Social Networking, Weather and Music seem to be the most popular genres. Those are above 47K ratings, while categories such as Education or Medical are below 7K.

#### Google Play Store
We have data about the number of installs for the Google Play market, so we should be able to get a clearer picture about genre popularity. However, the install numbers don't seem precise enough — we can see that most values are open-ended (100+, 1,000+, 5,000+, etc.). We will consider the number without the '+' symbol, because it will not affect the analysis, we are looking for popularity, not exact values.


In [23]:
android_category=freq_table(android_free,1)

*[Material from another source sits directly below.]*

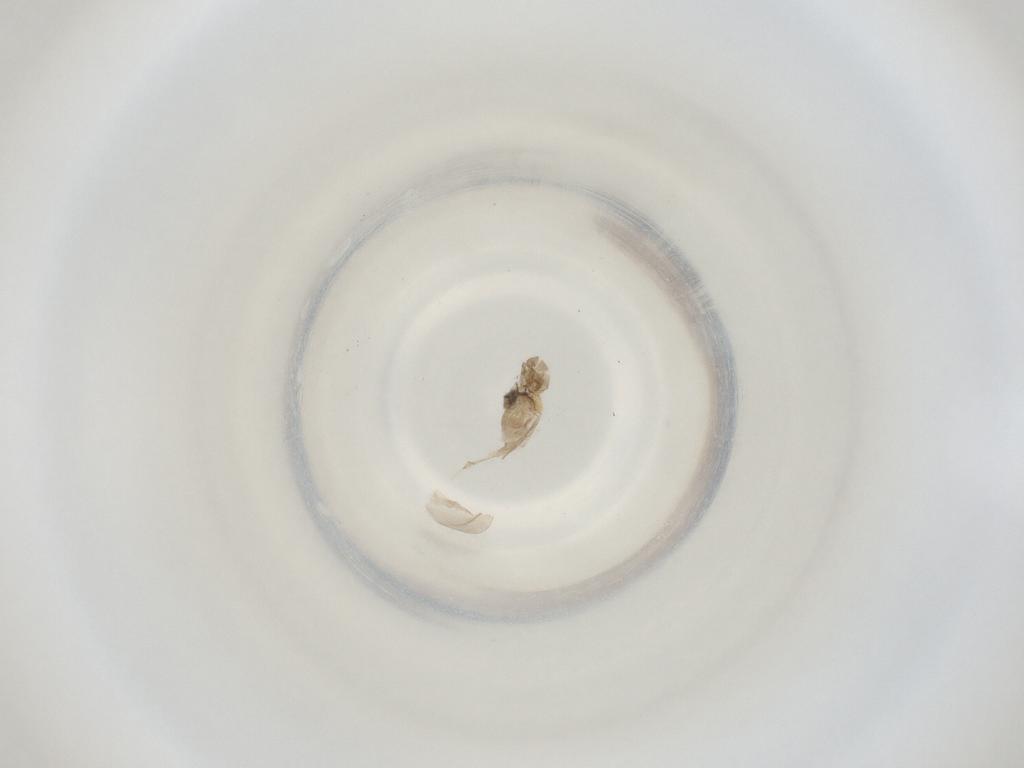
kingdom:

for category in android_category:
    total=0
    len_category=0
    for app in android_free:
        category_app=app[1]
        if category_app==category:            
            installs=app[5]
            n_installs=installs.replace('+','')
            n_installs=n_installs.replace(',','')
            n_installs=float(n_installs)
            total+=n_installs
            len_category+= 1
    avg_n_installs = total/len_category
    print(category, ':', avg_n_installs)

LIBRARIES_AND_DEMO : 638503.734939759
ENTERTAINMENT : 11640705.88235294
FAMILY : 3695641.8198090694
BOOKS_AND_REFERENCE : 8814199.78835979
MAPS_AND_NAVIGATION : 4049274.6341463416
SOCIAL : 23253652.127118643
VIDEO_PLAYERS : 24727872.452830188
LIFESTYLE : 1446158.2238372094
COMMUNICATION : 38590581.08741259
GAME : 15544014.51048951
HOUSE_AND_HOME : 1360598.042253521
NEWS_AND_MAGAZINES : 9549178.467741935
FOOD_AND_DRINK : 1924897.7363636363
EVENTS : 253542.22222222222
AUTO_AND_VEHICLES : 647317.8170731707
COMICS : 832613.8888888889
TRAVEL_AND_LOCAL : 13984077.710144928
HEALTH_AND_FITNESS : 4188821.9853479853
WEATHER : 5145550.285714285
MEDICAL : 120550.61980830671
ART_AND_DESIGN : 1986335.0877192982
SHOPPING : 7036877.311557789
TOOLS : 10830251.970588235
PHOTOGRAPHY : 17840110.40229885
BUSINESS : 1712290.1474201474
FINANCE : 1387692.475609756
PARENTING : 542603.6206896552
BEAUTY : 513151.88679245283
PERSONALIZATION : 5201482.6122448975
DATING : 854028.8303030303
SPORTS : 3650602.27666666

BOOKS_AND_REFERENCE, VIDEO_PLAYERS and COMMUNICATION seem to be the most popular categories for Android devices.

### Conclusions

In this project, we analyzed data about the App Store and Google Play mobile apps with the goal of recommending an app profile that can be profitable for both markets.

We concluded that there are different type of applications prefered in each market, and a combination might be desirable to be successfull in both of them.